Encouragé par son succès, Monzar résolut de déclarer officiellement la guerre à Chosroé ; mais il fut incité à différer [223] son projet par le conseil de son vieux vizir sagace, Amru, qui entreprit de se rendre dans la capitale perse et de s’assurer de la façon dont la nouvelle de la mort de Khosroé avait été reçue. Amru trouva les courtisans de Chosroé dans un état de grande excitation, à la suite de l’arrivée d’un chevalier renommé, appelé Badhramoot, qui était récemment venu là-bas, comme champion de l’empereur de Grèce, pour combattre pour la foi chrétienne contre les chevaliers de Perse. L’empereur se préparait à envoyer son tribut annuel de trésors à Chosroé, lorsque Badhramoot arriva à sa cour, de Syrie, où il s’était longtemps distingué par ses prouesses guerrières ; et l’indignation du champion chrétien fut soulevée à la vue de tant de richesses destinées à un prince qui n’était pas de la vraie foi. Badhramoot proposa de lui remettre le tribut et de ne le remettre que s’il était vaincu en combat singulier par un chevalier perse. L’empereur accepta son offre et le champion partit pour la Perse avec 500 cavaliers à sa suite. Le vizir de Monzar apprend que Badhramoot a combattu pendant quinze jours en combat singulier avec la fleur de la chevalerie perse et a renversé tous ses adversaires. Chosroé était presque au désespoir : si aucun de ses chevaliers ne pouvait vaincre le champion de l’empereur, sa suprématie serait perdue. Amru réussit à lui faire connaître, par l’intermédiaire d’un ami de la cour, le héros-lion Antar, qui avait récemment tué son satrape Khosrewan et mis en déroute ses guerriers, envoyé pour châtier Monzar ; et il envoie chercher Antar à Hirah.
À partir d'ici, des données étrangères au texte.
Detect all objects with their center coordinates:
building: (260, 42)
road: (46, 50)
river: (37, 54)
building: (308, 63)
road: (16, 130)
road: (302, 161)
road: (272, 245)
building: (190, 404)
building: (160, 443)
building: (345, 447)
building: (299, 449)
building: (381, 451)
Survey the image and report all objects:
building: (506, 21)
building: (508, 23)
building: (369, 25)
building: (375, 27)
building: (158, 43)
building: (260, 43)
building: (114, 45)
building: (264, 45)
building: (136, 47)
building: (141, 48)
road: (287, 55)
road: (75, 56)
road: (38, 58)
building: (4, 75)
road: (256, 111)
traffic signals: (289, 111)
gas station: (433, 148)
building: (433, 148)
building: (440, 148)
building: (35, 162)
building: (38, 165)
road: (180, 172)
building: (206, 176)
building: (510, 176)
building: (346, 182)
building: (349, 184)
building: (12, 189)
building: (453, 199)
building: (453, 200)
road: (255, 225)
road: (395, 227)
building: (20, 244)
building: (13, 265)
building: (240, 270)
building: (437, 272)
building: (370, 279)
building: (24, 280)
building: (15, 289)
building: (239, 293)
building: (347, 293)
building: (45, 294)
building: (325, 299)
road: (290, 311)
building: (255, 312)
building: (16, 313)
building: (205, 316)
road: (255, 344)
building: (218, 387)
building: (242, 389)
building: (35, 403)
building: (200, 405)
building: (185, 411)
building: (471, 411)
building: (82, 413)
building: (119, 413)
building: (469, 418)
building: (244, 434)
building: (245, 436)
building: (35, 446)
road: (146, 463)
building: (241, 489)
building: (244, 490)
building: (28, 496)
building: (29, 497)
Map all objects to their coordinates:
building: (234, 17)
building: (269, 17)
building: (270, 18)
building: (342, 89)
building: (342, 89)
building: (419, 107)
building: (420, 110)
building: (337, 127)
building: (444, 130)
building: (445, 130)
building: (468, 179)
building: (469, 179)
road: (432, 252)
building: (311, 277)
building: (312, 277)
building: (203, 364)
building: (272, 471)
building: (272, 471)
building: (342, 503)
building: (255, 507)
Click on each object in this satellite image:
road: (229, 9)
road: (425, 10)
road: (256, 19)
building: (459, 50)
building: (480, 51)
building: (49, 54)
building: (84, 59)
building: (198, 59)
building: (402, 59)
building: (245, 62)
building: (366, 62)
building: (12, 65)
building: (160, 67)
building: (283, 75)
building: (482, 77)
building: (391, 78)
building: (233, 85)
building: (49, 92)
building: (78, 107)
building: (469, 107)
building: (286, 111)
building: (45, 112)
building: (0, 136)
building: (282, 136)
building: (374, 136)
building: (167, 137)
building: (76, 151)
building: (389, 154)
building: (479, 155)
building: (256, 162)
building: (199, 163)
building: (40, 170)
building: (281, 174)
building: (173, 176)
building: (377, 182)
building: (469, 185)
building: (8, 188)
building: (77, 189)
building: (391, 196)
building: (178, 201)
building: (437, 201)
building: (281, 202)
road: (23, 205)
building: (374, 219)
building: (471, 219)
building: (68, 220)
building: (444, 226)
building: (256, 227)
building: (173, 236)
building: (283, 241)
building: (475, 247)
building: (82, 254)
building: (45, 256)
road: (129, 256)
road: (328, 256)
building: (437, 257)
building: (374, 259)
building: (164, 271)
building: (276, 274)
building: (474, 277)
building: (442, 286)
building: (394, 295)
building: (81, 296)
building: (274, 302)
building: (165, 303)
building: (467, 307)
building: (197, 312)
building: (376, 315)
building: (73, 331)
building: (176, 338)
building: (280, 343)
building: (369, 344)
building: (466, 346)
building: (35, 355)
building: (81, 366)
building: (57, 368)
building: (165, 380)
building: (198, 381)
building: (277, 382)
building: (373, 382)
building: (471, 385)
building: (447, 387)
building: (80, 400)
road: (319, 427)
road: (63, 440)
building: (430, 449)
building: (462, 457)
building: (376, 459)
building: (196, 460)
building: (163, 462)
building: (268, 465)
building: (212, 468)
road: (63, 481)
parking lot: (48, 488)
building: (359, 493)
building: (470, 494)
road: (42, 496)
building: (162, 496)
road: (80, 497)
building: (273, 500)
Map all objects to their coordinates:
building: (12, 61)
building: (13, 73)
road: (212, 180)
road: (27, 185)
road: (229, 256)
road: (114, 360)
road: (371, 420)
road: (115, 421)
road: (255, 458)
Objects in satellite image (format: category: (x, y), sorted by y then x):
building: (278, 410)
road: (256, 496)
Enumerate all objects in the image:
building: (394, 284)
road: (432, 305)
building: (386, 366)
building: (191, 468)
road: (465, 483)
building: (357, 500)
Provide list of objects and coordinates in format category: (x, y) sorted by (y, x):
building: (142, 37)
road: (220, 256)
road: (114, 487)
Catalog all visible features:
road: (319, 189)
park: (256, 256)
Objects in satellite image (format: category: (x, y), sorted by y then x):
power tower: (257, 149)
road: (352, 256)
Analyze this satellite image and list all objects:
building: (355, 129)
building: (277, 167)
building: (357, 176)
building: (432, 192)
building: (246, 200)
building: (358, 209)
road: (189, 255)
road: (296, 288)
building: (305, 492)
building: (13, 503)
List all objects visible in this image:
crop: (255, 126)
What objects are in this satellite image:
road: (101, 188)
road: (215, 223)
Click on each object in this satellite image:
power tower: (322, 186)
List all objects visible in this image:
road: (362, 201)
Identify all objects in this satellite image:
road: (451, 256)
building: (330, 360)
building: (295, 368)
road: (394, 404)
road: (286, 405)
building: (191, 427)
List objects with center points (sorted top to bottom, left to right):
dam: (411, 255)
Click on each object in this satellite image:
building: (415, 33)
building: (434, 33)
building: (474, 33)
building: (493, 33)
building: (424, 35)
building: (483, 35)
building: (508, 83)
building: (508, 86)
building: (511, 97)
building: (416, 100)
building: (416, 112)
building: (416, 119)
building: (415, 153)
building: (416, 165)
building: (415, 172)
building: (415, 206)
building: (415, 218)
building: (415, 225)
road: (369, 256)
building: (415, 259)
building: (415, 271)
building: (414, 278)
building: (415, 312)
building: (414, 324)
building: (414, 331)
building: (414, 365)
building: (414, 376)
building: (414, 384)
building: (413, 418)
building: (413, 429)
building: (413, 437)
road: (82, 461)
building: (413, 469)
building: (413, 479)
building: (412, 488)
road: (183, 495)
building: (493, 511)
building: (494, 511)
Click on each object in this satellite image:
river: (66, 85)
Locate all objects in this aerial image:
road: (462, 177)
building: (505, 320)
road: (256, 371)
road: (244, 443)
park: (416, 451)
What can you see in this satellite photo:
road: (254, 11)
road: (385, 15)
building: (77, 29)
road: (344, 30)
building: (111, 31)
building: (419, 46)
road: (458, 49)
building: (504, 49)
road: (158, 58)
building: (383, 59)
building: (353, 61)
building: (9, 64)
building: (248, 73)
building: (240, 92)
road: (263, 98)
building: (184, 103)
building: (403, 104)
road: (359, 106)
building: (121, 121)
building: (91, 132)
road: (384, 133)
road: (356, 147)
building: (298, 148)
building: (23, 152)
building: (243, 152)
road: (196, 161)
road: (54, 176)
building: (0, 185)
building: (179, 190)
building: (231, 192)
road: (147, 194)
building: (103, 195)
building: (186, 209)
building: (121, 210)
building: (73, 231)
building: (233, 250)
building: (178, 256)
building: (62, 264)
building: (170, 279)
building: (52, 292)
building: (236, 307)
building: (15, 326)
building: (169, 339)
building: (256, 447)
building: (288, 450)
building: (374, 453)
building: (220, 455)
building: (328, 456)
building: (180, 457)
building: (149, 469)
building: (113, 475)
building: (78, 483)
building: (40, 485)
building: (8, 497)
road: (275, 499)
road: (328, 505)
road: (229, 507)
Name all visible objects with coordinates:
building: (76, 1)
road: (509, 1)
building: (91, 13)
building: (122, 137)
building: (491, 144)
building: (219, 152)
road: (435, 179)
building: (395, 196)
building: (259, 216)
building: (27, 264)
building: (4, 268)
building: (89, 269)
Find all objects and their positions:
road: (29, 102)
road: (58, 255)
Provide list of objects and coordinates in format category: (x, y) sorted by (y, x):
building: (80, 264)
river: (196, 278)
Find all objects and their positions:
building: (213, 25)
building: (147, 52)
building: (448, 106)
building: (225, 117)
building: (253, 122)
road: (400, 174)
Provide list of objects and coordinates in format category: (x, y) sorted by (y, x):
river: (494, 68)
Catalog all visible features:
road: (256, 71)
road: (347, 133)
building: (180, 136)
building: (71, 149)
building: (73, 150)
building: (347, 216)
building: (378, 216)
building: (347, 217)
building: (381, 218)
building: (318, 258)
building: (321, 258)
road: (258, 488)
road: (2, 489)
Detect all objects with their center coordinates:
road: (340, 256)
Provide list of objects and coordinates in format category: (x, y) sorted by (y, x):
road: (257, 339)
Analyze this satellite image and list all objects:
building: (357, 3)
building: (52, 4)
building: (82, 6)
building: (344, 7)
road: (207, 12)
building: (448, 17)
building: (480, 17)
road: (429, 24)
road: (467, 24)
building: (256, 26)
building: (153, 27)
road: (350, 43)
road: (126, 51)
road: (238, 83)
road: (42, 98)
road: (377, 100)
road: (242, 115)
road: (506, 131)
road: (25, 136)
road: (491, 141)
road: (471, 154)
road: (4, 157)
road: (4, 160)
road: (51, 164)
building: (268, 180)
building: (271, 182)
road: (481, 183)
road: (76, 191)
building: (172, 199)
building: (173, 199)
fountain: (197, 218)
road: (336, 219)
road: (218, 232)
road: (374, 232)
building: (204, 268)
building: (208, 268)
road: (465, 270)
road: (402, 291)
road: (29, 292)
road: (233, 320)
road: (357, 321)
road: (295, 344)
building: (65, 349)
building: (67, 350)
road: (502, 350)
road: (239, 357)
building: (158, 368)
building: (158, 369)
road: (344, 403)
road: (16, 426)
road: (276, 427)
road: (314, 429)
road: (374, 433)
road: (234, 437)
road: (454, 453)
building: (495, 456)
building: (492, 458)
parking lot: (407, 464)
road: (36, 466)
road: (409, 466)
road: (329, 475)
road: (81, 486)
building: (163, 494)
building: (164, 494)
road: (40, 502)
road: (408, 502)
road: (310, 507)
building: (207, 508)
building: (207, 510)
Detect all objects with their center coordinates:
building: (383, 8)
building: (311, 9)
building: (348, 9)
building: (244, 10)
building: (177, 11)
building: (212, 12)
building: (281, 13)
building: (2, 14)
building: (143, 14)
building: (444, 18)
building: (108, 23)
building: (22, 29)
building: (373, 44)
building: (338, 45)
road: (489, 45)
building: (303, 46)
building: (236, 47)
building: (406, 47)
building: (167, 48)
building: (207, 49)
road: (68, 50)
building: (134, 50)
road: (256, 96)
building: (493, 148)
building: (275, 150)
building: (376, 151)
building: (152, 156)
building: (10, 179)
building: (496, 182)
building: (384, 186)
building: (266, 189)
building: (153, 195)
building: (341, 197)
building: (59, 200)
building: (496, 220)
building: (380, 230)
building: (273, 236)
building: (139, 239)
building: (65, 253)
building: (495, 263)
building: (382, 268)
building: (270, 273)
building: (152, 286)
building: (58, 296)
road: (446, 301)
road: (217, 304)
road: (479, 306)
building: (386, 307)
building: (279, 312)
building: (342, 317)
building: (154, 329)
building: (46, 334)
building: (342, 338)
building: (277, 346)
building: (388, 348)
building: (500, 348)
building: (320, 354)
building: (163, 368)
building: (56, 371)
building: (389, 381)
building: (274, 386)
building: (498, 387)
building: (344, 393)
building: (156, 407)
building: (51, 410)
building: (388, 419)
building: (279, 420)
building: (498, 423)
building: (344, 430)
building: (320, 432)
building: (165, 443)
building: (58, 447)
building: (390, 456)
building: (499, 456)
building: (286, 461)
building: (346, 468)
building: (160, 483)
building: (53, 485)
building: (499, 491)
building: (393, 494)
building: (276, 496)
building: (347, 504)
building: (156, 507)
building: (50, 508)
Cependant Bahram, le célèbre chevalier de Deelem, rencontre Badhramoot et tient tête au Grec pendant deux jours consécutifs. Le matin du troisième jour, alors que les champions allaient renouveler le combat, le roi Monzar et Antar, accompagnés d’une centaine de cavaliers arabes, apparurent dans la plaine.
Le prince arabe et le héros absien ayant été introduits en présence de Chosroé, après que Monzar l’eut dûment [224] salué, Antar s’avança et s’adressa ainsi au monarque persan en vers :
Que Dieu t’éloigne des maux de la fortune, et que tu vives à l’abri des calamités !
Que ton étoile soit toujours brillante dans une prospérité progressive et qu’elle augmente en gloire !
Que ton épée soit toujours tranchante et qu’elle fende le cou de tes ennemis, ô toi, Roi des siècles !
Que ta renommée soit toujours célébrée dans tous les pays, car tu es juste et bienfaisant !
Que tu puisses toujours vivre en souverain dans la gloire, aussi longtemps que la colombe répand sa note plaintive !
Chosroé fut rempli d’admiration devant l’éloquence du héros, et fut étonné de voir sa forme prodigieuse : voici enfin, pensa-t-il, le vainqueur destiné à Badhramoot. Le roi donna alors des ordres pour que Monzar et Antar soient traités avec toute la bonté et l’hospitalité. Mais lorsqu’il fut proposé de dresser les tentes, afin qu’ils puissent se reposer jusqu’au lendemain, Antar déclara qu’il ne se reposerait pas avant d’avoir tué le chef grec, et se prépara aussitôt au combat. Badhramoot, ayant été informé du nouveau champion qui était venu lui faire face, entra avec empressement dans la lice, et Antar, en s’avançant vers lui, s’écria :
Ce jour-là, j’aiderai le roi Monzar, et je montrerai mes pouvoirs et mes prouesses devant Chosroe :
Je briserai le soutien de la Grèce depuis ses fondations, et je trancherai la tête de Badhramoot avec mon cimeterre.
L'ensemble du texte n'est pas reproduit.